In the face of coal power’s long and deep political connections, the natural gas industry is slowly making its lobbying presence stronger and stronger. Recent discoveries reveal huge quantities of natural gas trapped in underground formations. In the United States, estimates range between 1,400 and 2,600 trillion cubic feet of natural gas lies either offshore or underground.  Similarly, Canada is currently the world’s third largest producer of natural gas, most of which comes from the Western Canadian Sedimentary Basin (WCSB) stretching from the Rocky Mountains in Western Alberta to the Canadian Shield in Manitoba. While this is considered a mature area for exploration, estimates project that 143 trillion cubic feet of discovered and undiscovered natural gas remains underground in the WCSB, ripe for extraction. Under NAFTA, Canada is required to export 60% of its natural gas production to the United States, and in 2004 Canada provided 85% of gross US imports of natural gas.

Despite the efficiency gains in burning natural gas, one must also take into account GHG emissions associated with infrastructure requirements of using natural gas: extraction, pipelines, transport, etc.  Additionally, burning natural gas releases methane, a greenhouse gas considered to be much worse than carbon dioxide in terms of climate-forcing.  From these factors, burning natural gas will actually contribute more to climate change than burning coal.

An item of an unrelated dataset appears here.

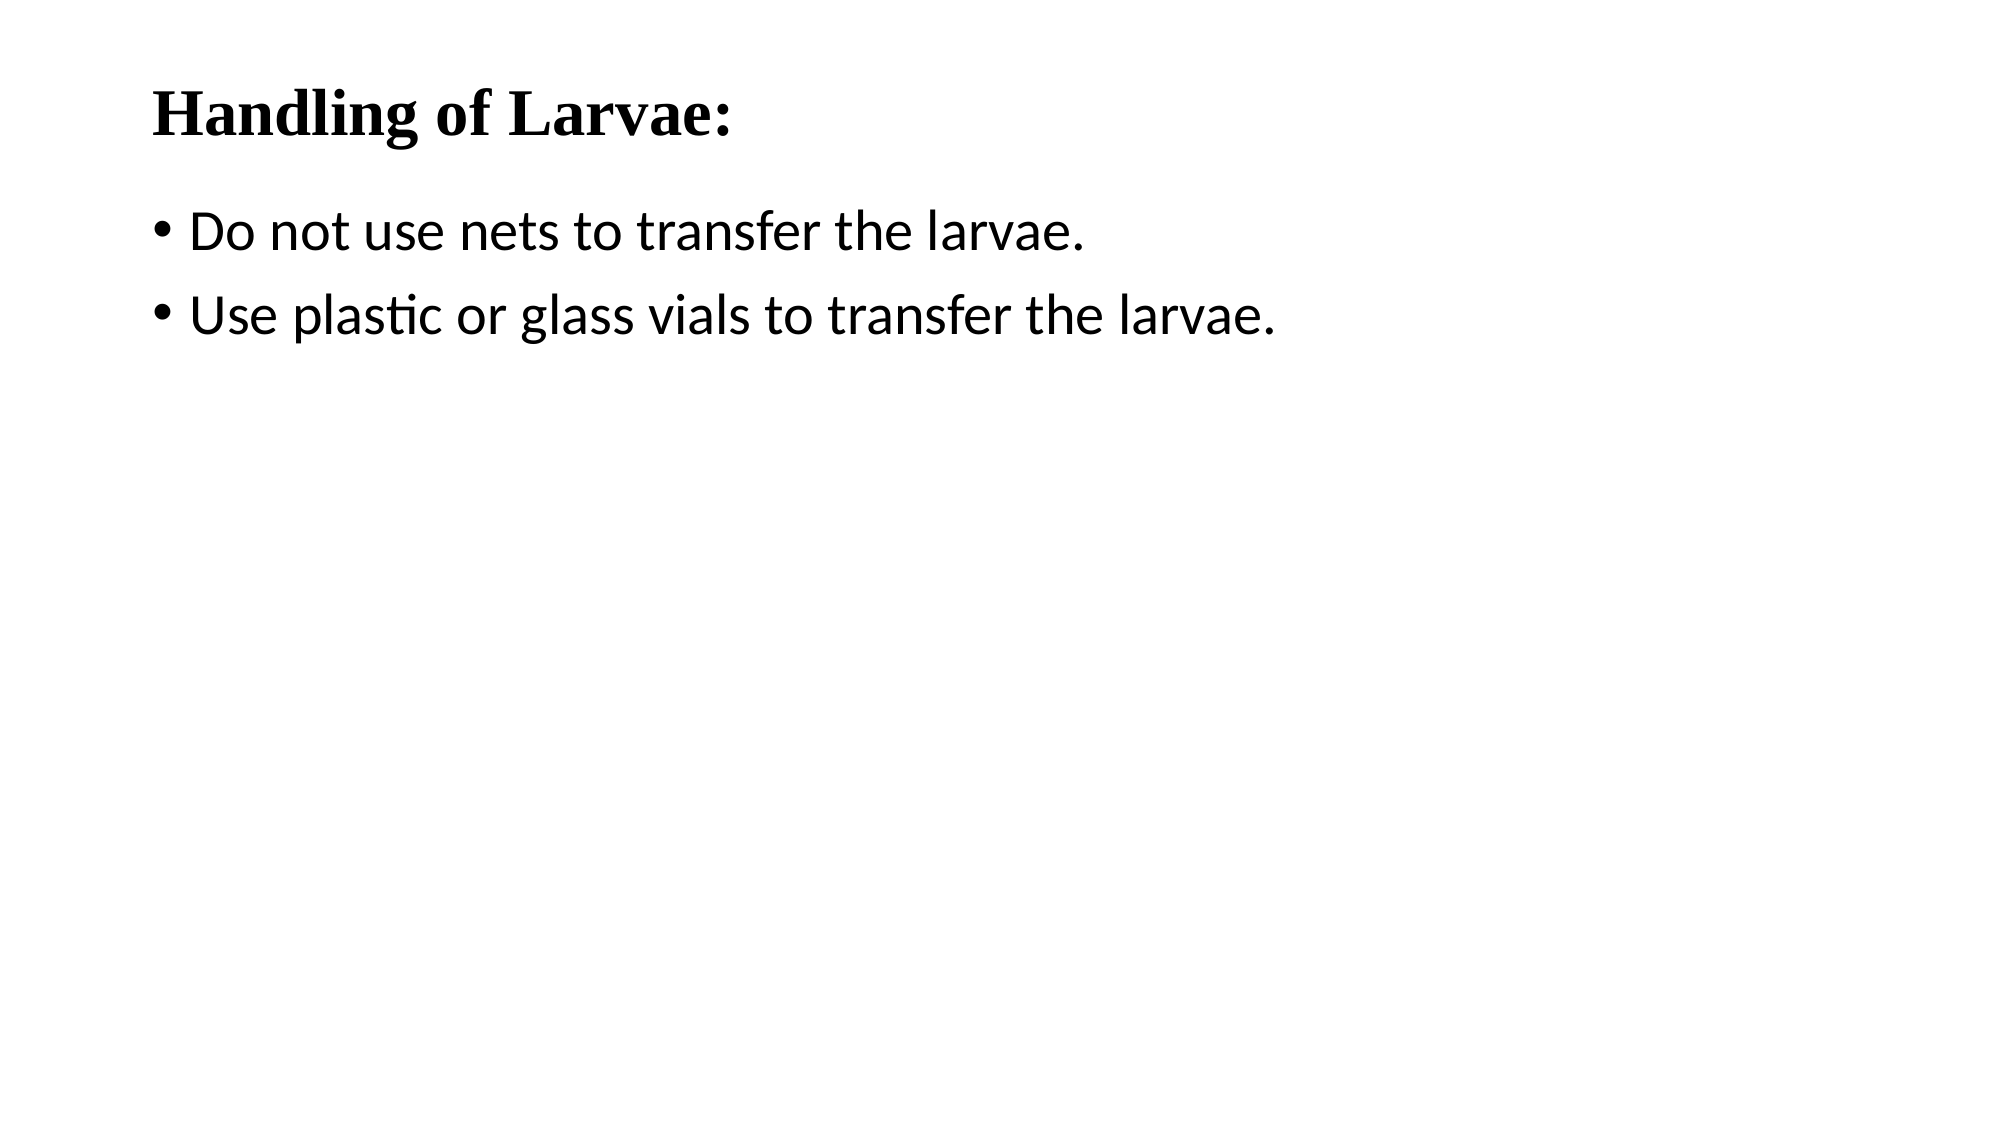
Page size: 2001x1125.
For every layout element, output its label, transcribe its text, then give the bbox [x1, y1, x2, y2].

list Do not use nets to transfer the larvae. Use plastic or glass vials to transfer the larvae. [137, 192, 1863, 1014]
title Handling of Larvae: [137, 59, 1863, 168]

But a more critical issue of natural gas use is the procedures used to mine the resource.  Hydro-fracking, or fracking, is a process by which a mixture of water, sand, and a cocktail of unknown industrial chemicals are injected into underground water aquifers in order to extract the gas from rock formations.  As shown in the recent documentary film, Gasland, residents of various American states subject to fracking are unable to drink their water, and are even portrayed lighting their tap water on fire. Despite industry claims of the harmlessness of hydro-fracking and the falseness of the film portrayal, there is a growing concern amongst Americans and Canadians about the safety of fracking.

Out of the potentially hundreds of chemicals used in fracking, most of which are kept secret by industry, scientists have identified volatile organic compounds (VOC), benzene, toluene, ethylbenzene, xylene, etc., and a host of other chemicals. Due to poor cement casings in the fracking well, these chemicals often leak into aquafers, an already poorly understood aspect of our water supply. One thing is clear though: toxic chemicals should have no place in our water supplies. The state of New York, where natural gas reserves are enormous, is currently debating a moratorium on fracking. The Delaware River in New York state which supplies water to almost 15 million people could be subject tothe effluence of fracking unless a moratorium is put in place.

Residents of the Blood Indian Reservation in Southern Alberta, Canada’s largest reservation situated in the middle of the WCSB, are subject to the muscle of this emerging industry. BoWood Energy and Murphy Oil recently signed a lease worth over $50 million on the Blood Tribe Reservation for natural gas extraction through fracking (insert map). According to members of the Blood Tribe, fracking has already been taking place on the Blood reserve, but is set to increase exponentially with this new lease. Particularly troubling is that this agreement was signed behind closed doors, without the tribal referendum and majority support of Blood tribe members that is legally required for this deal to occur. Now, opponents of the deal that are speaking out about the dangers of fracking are being silenced by industry and government.

The fracking of the Blood Reserve puts the waters of southern Alberta at risk. Once again, an indigenous community must weigh short term economic opportunities forces offered by huge market forces, with the health water, environment, community and future.